Japan must clear away the people's fears about the future, realize a vigorous aged society, and reestablish credibility for the nation's financial standing. To these ends, we urge the government implement, without delay, a unified set of reforms to Japan's social security, taxation systems and its public finances through debate and consensus among all political parties. The government must clarify a roadmap to healthy public finances in the longer term, including ways to secure the funds needed for disaster recovery and reconstruction. It must also make the nation's social security functions more reliable and efficient, from child-raising through old age, while it works to achieve needed reforms to the nation's revenue structure, of the consumption tax as its pillar, and to swiftly implement a national ID-system.

4. Rebuilding Japan's Energy and Environment Policy

In response to the disaster, we must reexamine the nation's Basic Energy Plan and enhance the stability of the energy supply framework with the cooperation of the government and private sector. While urging nationwide discussion on these issues, we will seek to build a low-carbon society that is in harmony with the goals of economic growth.

In particular, there must be efforts to regain the public's trust by providing appropriate information in a timely manner on the nuclear power plant accident and by thoroughly investigating the accident's causes and developing measures to prevent a recurrence. We also request that the government reconsider the target of reducing greenhouse gas emissions by 25% in 2020; the launch of the feed-in tariff scheme for renewable energy, which requires utility companies to purchase renewable enegrgy from private generators; and the proposed introduction of a tax to cover global warming countermeasures.

Based on the Voluntary Electricity Peak-Cut Action Plan, the business community will make every possible effort to boost power supply capacity and to reduce consumption and smooth out peaks in usage. At the same time, we will work to develop and spread the use of new environmental and energy technologies, as well as to expand the range of industries participating in our Commitment to a Low Carbon Society and enhance its reliability and transparency.

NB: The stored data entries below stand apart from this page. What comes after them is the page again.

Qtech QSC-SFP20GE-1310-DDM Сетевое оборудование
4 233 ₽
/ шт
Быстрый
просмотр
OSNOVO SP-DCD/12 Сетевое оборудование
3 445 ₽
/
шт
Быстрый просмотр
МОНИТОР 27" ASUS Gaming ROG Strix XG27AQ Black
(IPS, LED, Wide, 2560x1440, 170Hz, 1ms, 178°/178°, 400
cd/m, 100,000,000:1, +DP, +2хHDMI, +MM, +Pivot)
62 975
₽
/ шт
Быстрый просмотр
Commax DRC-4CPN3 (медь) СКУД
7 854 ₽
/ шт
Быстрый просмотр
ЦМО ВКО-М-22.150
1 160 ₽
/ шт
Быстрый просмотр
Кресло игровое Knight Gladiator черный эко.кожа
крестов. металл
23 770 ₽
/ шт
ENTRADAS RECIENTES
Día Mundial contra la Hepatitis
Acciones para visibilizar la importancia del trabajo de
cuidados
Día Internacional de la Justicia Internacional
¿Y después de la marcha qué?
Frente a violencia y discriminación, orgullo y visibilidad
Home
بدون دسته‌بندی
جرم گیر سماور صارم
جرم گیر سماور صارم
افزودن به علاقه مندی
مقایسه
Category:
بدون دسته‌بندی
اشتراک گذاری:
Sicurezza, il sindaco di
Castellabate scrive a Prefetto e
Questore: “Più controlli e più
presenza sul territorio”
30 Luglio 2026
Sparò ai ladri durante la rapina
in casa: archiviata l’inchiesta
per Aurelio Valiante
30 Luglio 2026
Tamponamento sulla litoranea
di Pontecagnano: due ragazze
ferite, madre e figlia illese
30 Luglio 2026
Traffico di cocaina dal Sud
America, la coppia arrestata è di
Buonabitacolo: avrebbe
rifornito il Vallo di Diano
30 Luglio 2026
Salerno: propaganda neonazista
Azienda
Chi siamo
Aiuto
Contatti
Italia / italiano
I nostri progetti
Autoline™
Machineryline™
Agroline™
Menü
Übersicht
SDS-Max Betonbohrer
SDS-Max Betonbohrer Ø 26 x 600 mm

5. Advancing Economic Integration with EPAs and FTAs

From the perspective of opening the nation and creating a new Japan, the government should firmly support the policy of a "Opening up the nation in the Heisei era," joining TPP negotiations as soon as possible and accelerating moves to conclude economic partnership and free-trade agreements with various partners, such as a Japan-European Union EIA and a trilateral FTA with China and South Korea. The government should also take the initiative in concluding the Doha round of World Trade Organization negotiations within the year.

There is also a need for cooperative efforts between the government and private sector to promote agile international cooperation that contributes to the development of needed infrastructure overseas; to implement an Asian growth strategy centered on regional economic integration and the construction of broad regional infrastructure; and to establish international financial and capital markets with Japan at their hub.